Python – Transitioning from Numeric to NumPy Part 2 – What Exactly IS The Point Of Oldnumeric Again?

Okay, so here’s an update for you. In theory most of the Numeric to NumPy conversion using NumPy’s oldnumeric compatibility layer works just as detailed previously. There are however two exceptions / problems that I’ve found since then.

Problem 1 – Savespace

If you used Numeric array.savespace, you’re SoL. NumPy supports that like it supports returning the USA to British rule. Or in other words, not at all. Not even slightly. And if you ask why, you’ll no doubt catch all sorts of flak for even daring to ask, apparently. As if consuming half of the memory isn’t desirable when you don’t need the accuracy. And as if using graphics cards as GPGPUs isn’t catching on in exactly the kinds of fields you’d want a numerical library, where single precision FLOPs still greatly outperform double precision FLOPs to sickening proportions.

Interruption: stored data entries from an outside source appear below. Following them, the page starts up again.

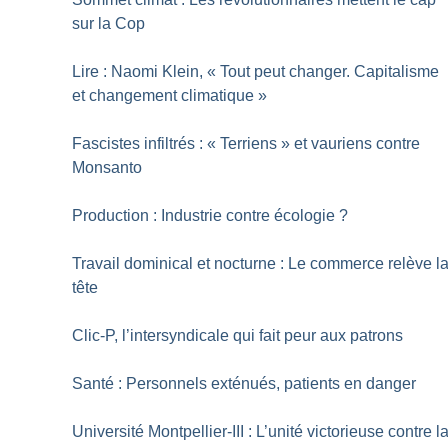
sur la Cop
Lire : Naomi Klein, «
Tout peut changer. Capitalisme
et changement climatique
»
Fascistes infiltrés : «
Terriens
» et vauriens contre
Monsanto
Production : Industrie contre écologie
?
Travail dominical et nocturne : Le commerce relève l
tête
Clic-P, l’intersyndicale qui fait peur aux patrons
Santé : Personnels exténués, patients en danger
Université Montpellier-III : L’unité victorieuse contre l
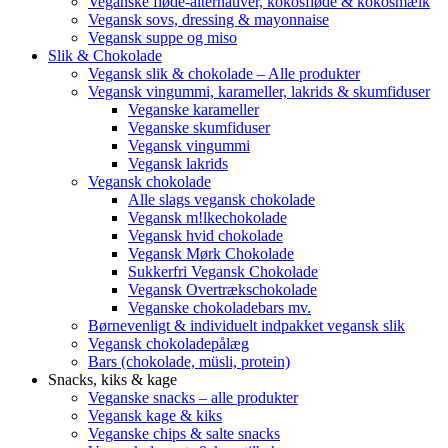
Veganske fløde-alternativer, kokosfløde & kokosmælk
Vegansk sovs, dressing & mayonnaise
Vegansk suppe og miso
Slik & Chokolade
Vegansk slik & chokolade – Alle produkter
Vegansk vingummi, karameller, lakrids & skumfiduser
Veganske karameller
Veganske skumfiduser
Vegansk vingummi
Vegansk lakrids
Vegansk chokolade
Alle slags vegansk chokolade
Vegansk m!lkechokolade
Vegansk hvid chokolade
Vegansk Mørk Chokolade
Sukkerfri Vegansk Chokolade
Vegansk Overtrækschokolade
Veganske chokoladebars mv.
Børnevenligt & individuelt indpakket vegansk slik
Vegansk chokoladepålæg
Bars (chokolade, müsli, protein)
Snacks, kiks & kage
Veganske snacks – alle produkter
Vegansk kage & kiks
Veganske chips & salte snacks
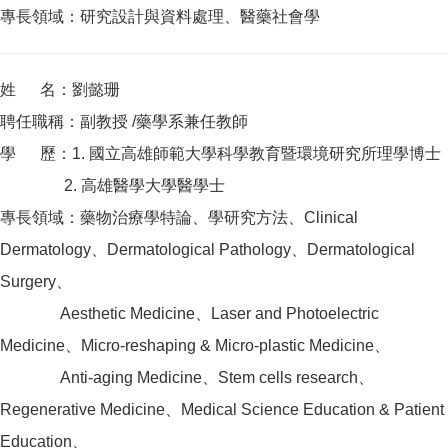
專長領域：研究設計與資料處理、醫藥社會學
姓 名：劉懿珊
聘任職稱：副教授 /藥學系兼任教師
學 歷：1. 國立高雄師範大學科學教育暨環境研究所理學博士
2. 高雄醫學大學醫學士
專長領域：藥物治療學特論、學研究方法、Clinical
Dermatology、Dermatological Pathology、Dermatological
Surgery、
Aesthetic Medicine、Laser and Photoelectric
Medicine、Micro-reshaping & Micro-plastic Medicine、
Anti-aging Medicine、Stem cells research、
Regenerative Medicine、Medical Science Education & Patient
Education、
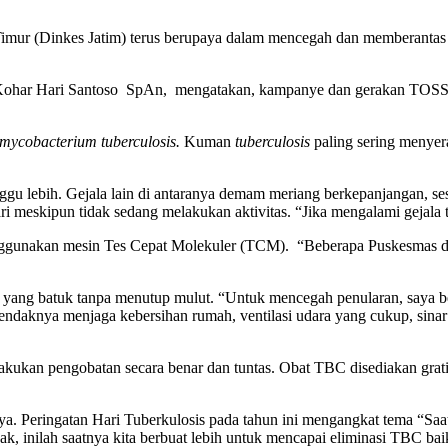
ur (Dinkes Jatim) terus berupaya dalam mencegah dan memberantas p
r Kohar Hari Santoso SpAn, mengatakan, kampanye dan gerakan TOSS
mycobacterium tuberculosis.
Kuman
tuberculosis
paling sering menyer
gu lebih. Gejala lain di antaranya demam meriang berkepanjangan, se
 meskipun tidak sedang melakukan aktivitas. “Jika mengalami gejala te
nggunakan mesin Tes Cepat Molekuler (TCM). “Beberapa Puskesmas dan
C yang batuk tanpa menutup mulut. “Untuk mencegah penularan, saya b
endaknya menjaga kebersihan rumah, ventilasi udara yang cukup, sina
ukan pengobatan secara benar dan tuntas. Obat TBC disediakan gratis 
nnya. Peringatan Hari Tuberkulosis pada tahun ini mengangkat tema “S
, inilah saatnya kita berbuat lebih untuk mencapai eliminasi TBC bai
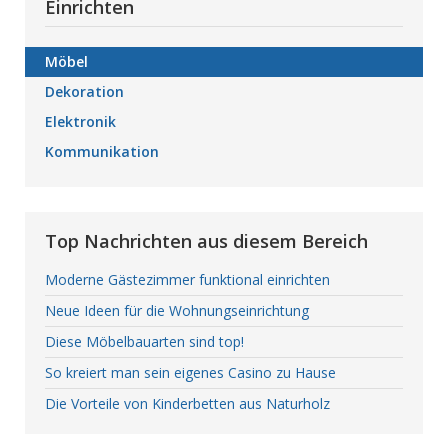
Einrichten
Möbel
Dekoration
Elektronik
Kommunikation
Top Nachrichten aus diesem Bereich
Moderne Gästezimmer funktional einrichten
Neue Ideen für die Wohnungseinrichtung
Diese Möbelbauarten sind top!
So kreiert man sein eigenes Casino zu Hause
Die Vorteile von Kinderbetten aus Naturholz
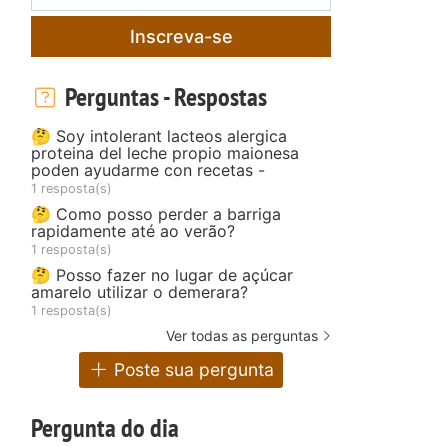
Inscreva-se
Perguntas - Respostas
🤔 Soy intolerant lacteos alergica
proteina del leche propio maionesa
poden ayudarme con recetas -
1 resposta(s)
🤔 Como posso perder a barriga
rapidamente até ao verão?
1 resposta(s)
🤔 Posso fazer no lugar de açúcar
amarelo utilizar o demerara?
1 resposta(s)
Ver todas as perguntas
Poste sua pergunta
Pergunta do dia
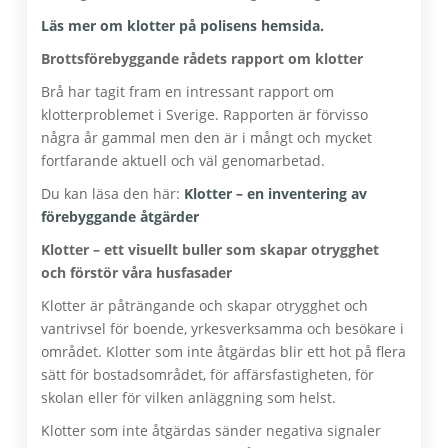
Läs mer om klotter på polisens hemsida.
Brottsförebyggande rådets rapport om klotter
Brå har tagit fram en intressant rapport om
klotterproblemet i Sverige. Rapporten är förvisso
några år gammal men den är i mångt och mycket
fortfarande aktuell och väl genomarbetad.
Du kan läsa den här:
Klotter – en inventering av
förebyggande åtgärder
Klotter – ett visuellt buller som skapar otrygghet
och förstör våra husfasader
Klotter är påträngande och skapar otrygghet och
vantrivsel för boende, yrkesverksamma och besökare i
området. Klotter som inte åtgärdas blir ett hot på flera
sätt för bostadsområdet, för affärsfastigheten, för
skolan eller för vilken anläggning som helst.
Klotter som inte åtgärdas sänder negativa signaler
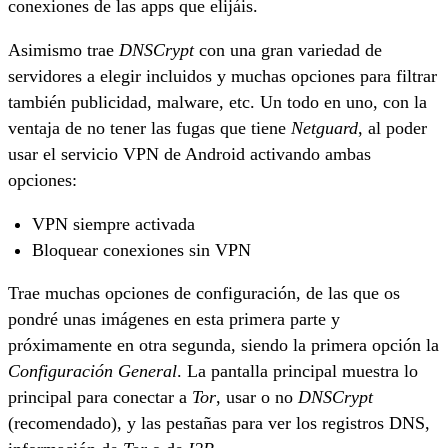
conexiones de las apps que elijáis.
Asimismo trae
DNSCrypt
con una gran variedad de
servidores a elegir incluidos y muchas opciones para filtrar
también publicidad, malware, etc. Un todo en uno, con la
ventaja de no tener las fugas que tiene
Netguard
, al poder
usar el servicio VPN de Android activando ambas
opciones:
VPN siempre activada
Bloquear conexiones sin VPN
Trae muchas opciones de configuración, de las que os
pondré unas imágenes en esta primera parte y
próximamente en otra segunda, siendo la primera opción la
Configuración General
. La pantalla principal muestra lo
principal para conectar a
Tor
, usar o no
DNSCrypt
(recomendado), y las pestañas para ver los registros DNS,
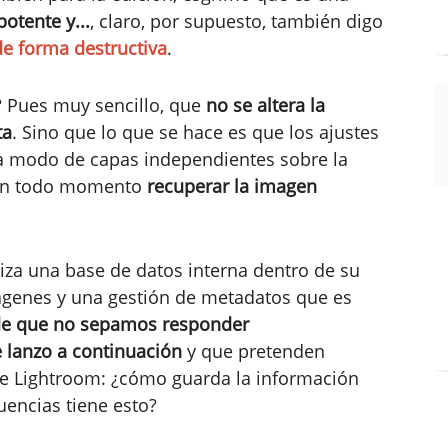
potente y...
, claro, por supuesto, también digo
de forma destructiva
.
? Pues muy sencillo, que
no se altera la
ta
. Sino que lo que se hace es que los ajustes
a modo de capas independientes sobre la
 en todo momento
recuperar la imagen
liza una base de datos interna dentro de su
mágenes y una gestión de metadatos que es
e que no sepamos responder
 lanzo a continuación
y que pretenden
de Lightroom: ¿cómo guarda la información
uencias tiene esto?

So no, no reasons whatsoever for NumPy to support savespace whatsoever. (And yes, I am indeed rolling my eyes here.)

If you heavily used the savespace feature your spacesaver arrays are all upconverted to double now, regardless. Which might not matter to you, other than consuming vast amounts of memory.

Or … if you dared to ever typecheck (I know it’s not really a “Python thing” to typecheck, but sometimes needs must, especially if you dared to C++ Boost your Python library), it just might mean banging your head against a wall for who knows how many lines of code.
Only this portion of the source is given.